Plaintiff failed to respond to defendant's request for production within the 30-day timeline set forth by the Federal Rules of Civil Procedure. The Ninth Circuit has held that failure to object to requests for production of documents within the time required constitutes a waiver of any objection. See Richmark Corp. v. Timber Falling Consultants, 959 F.2d 1468, 1473 (9th Cir. 1992). Plaintiff also failed to file a response to defendant's motion to compel, which, under this Court's local rules, “may be considered by the court as an admission that the motion has merit.” LCR 7(b)(2). However, pro se litigants are afforded more leniency than those represented by counsel and are to be given opportunities to correct their procedural mistakes. See Draper v.

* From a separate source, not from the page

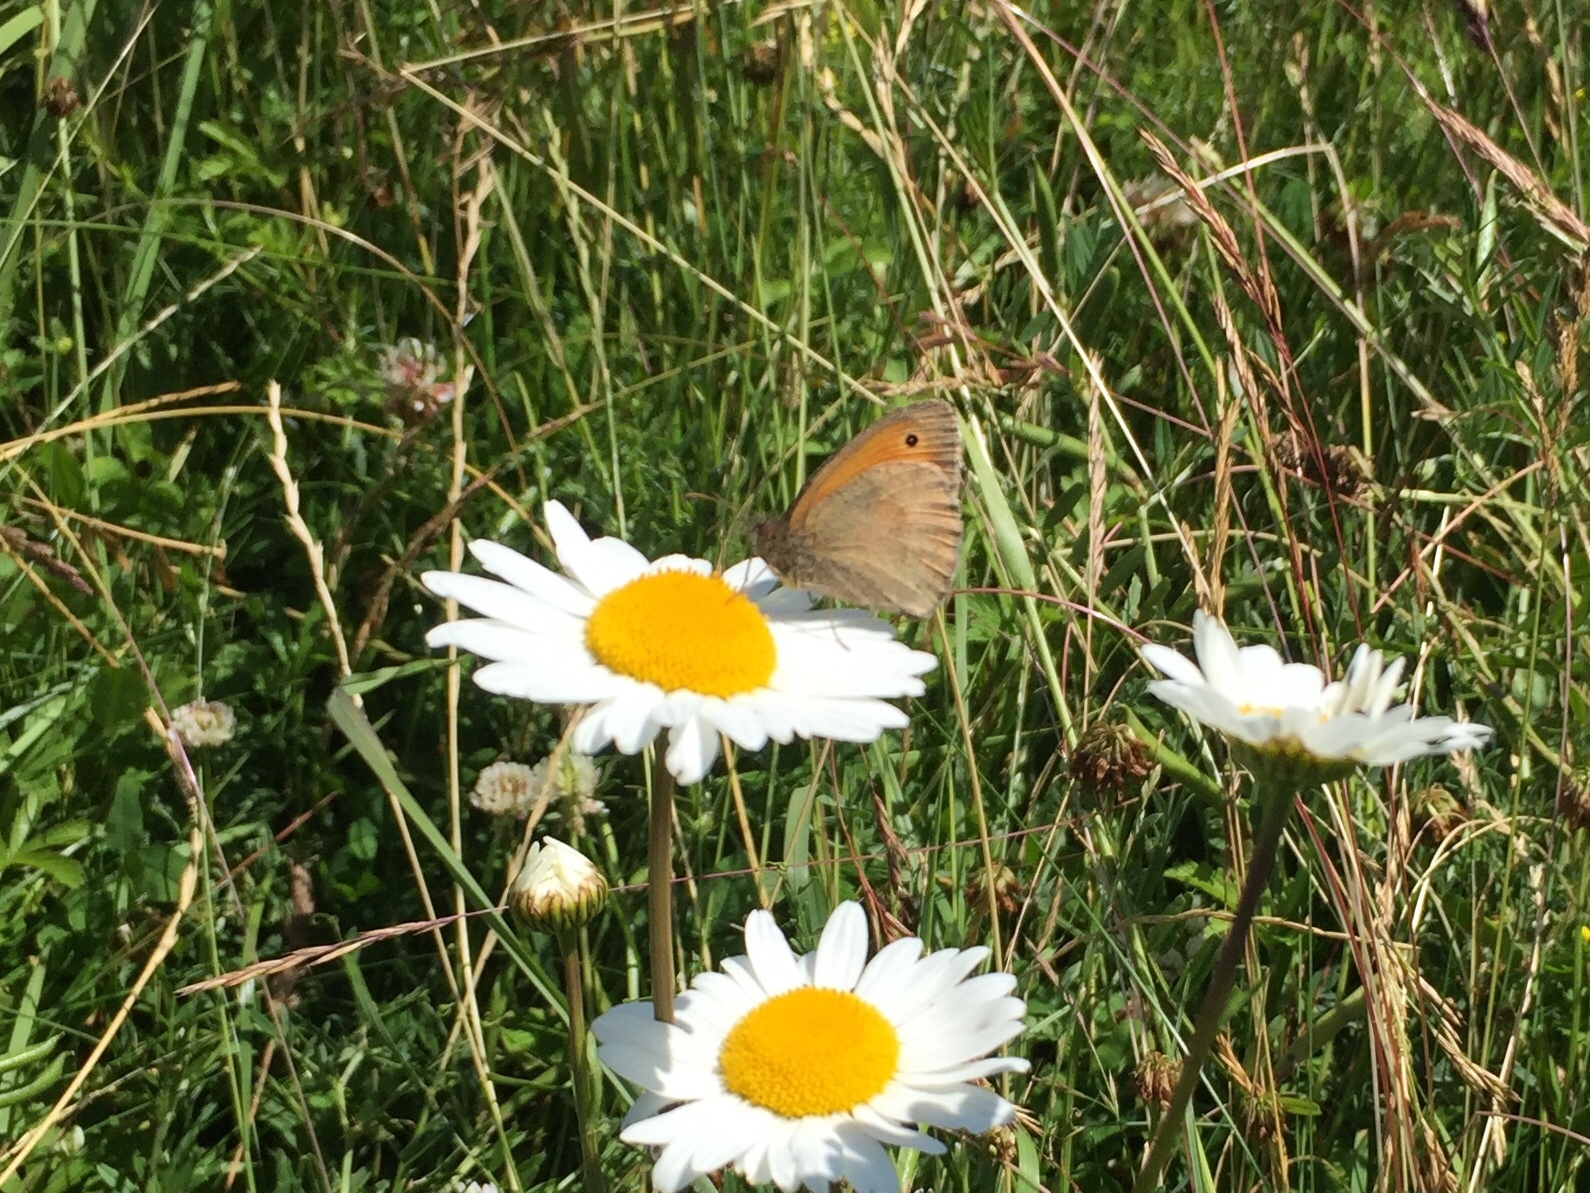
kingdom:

Coombs, 792 F.2d 915, 924 (9th Cir. 1986) (pro se litigants should be treated with “great leniency” when evaluating compliance with rules of civil procedure); Ferdik v. Bonzelet, 963 F.2d 1258, 1261 (9th Cir. 1992) (“[F]ederal courts liberally to construe the ‘inartful pleadings’ of pro se litigants.”). Accordingly, the Court will consider the objections raised in plaintiff's response to defendant's requests for production.
As an initial matter, the Court disagrees with plaintiff's argument that the requests are “vague, ambiguous” and “overly broad” as to “time and scope.” Dkt. # 24-1 at 17. Plaintiff has failed to specify what part of the requests he considers vague or ambiguous, and the Court's independent review of defendant's requests has not identified any vague or ambiguous language. Furthermore, absent any specific argument from plaintiff as to his overbreadth objection, the Court agrees with defendant that each of its requests are “narrowly tailored to the statute of limitations defense and discovering any admissions by Plaintiff to the EEOC.” Dkt. # 23 at 2.

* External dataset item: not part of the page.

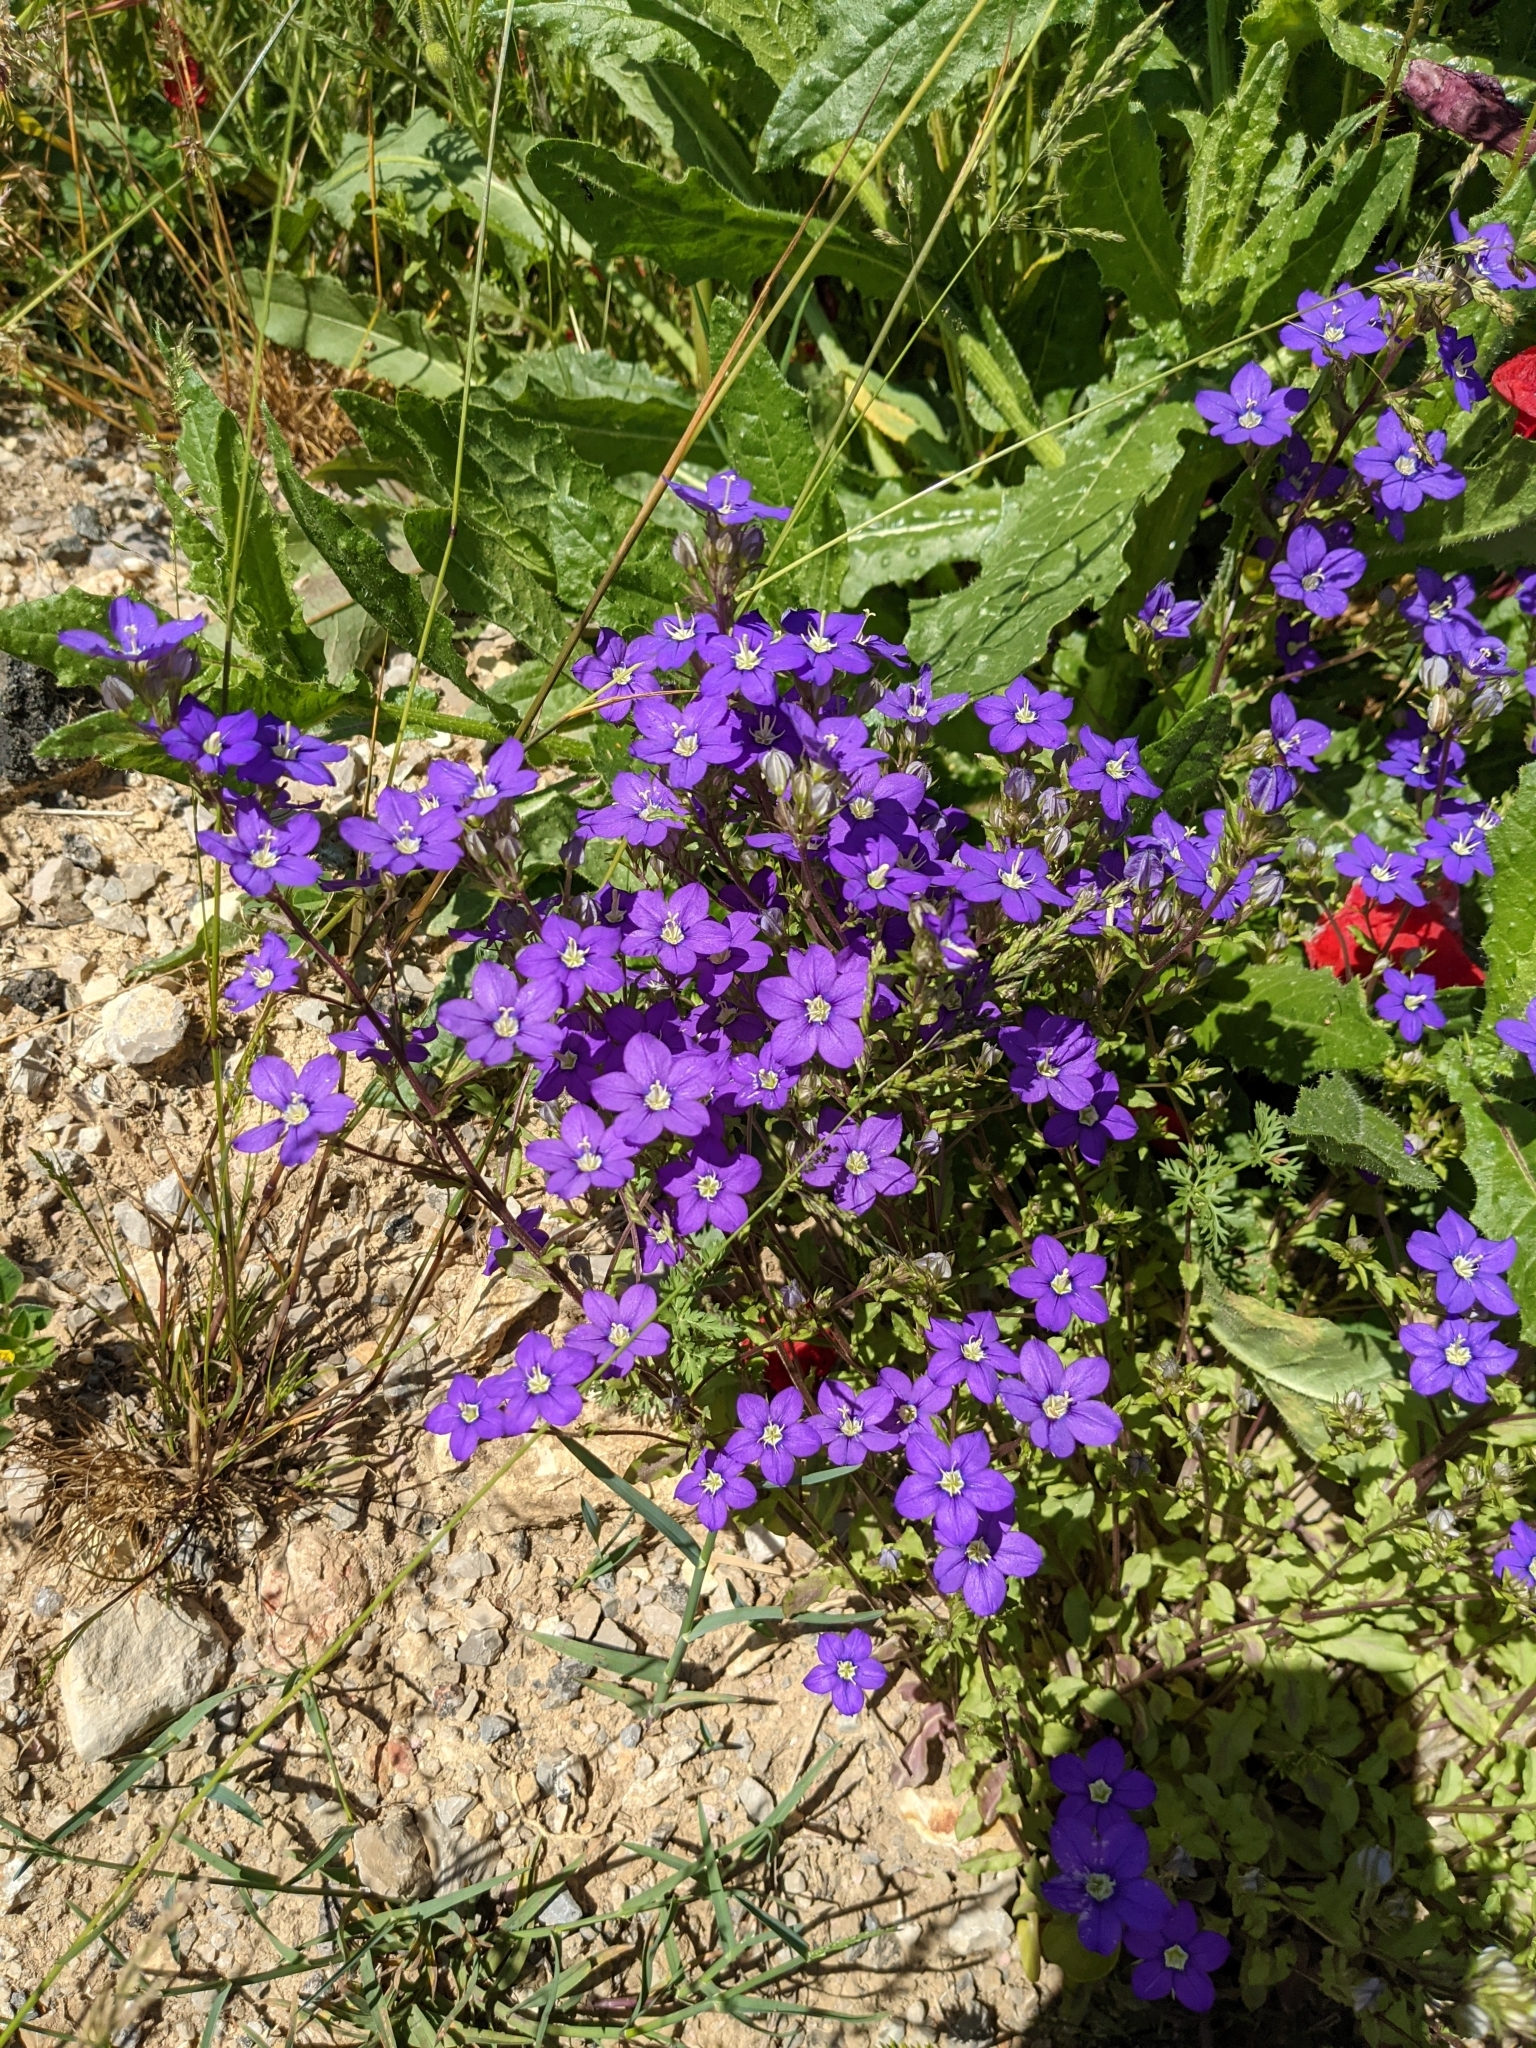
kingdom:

*4 Plaintiff objects that the information sought is not relevant, as defendant “withdrew a Motion to dismiss on matters pertaining to documents being requested.” Dkt. # 24-1 at 17. However, when Amazon withdrew its motion to dismiss, it clearly indicated that it intended to raise the statute of limitations defense at the summary judgment stage. See Dkt. # 11. As discussed above, the information sought is relevant to the statute of limitations defense.
Plaintiff further objects that the request “seeks disclosure of privileged or confidential information.” Dkt. # 24-1 at 17. If plaintiff believes that certain information sought by the requests is protected by a recognized privilege, then plaintiff must follow the procedure for making a claim of privilege outlined in Federal Rule of Civil Procedure 26(b)(5). He may not assert a conclusory blanket claim of “privilege” as a justification for refusing to produce any documents in response to defendant's discovery request.
Finally, plaintiff raises an objection that the request seeks “inaccessible data (i.e. phone calls between Plaintiff and EEOC etc.).” Dkt. # 24-1 at 17. However, the Federal Rules of Civil Procedure require only that a responding party produce “writings, drawings, graphs, charts, photographs, sound recordings, images, and other data or data compilations” that are within the “responding party's possession, custody, or control.” Fed. R. Civ. P. 34(a)(1).
The Court finds that plaintiff has failed to demonstrate that discovery should be disallowed and accordingly grants defendant's motion to compel.
IV. Conclusion
For all the foregoing reasons, defendant's motion to compel (Dkt. # 23) is GRANTED. Plaintiff must respond in writing to each of the production requests and provide Amazon with all responsive documents within 14 days of this Order.
IT IS SO ORDERED.
DATED this 19th day of September, 2023.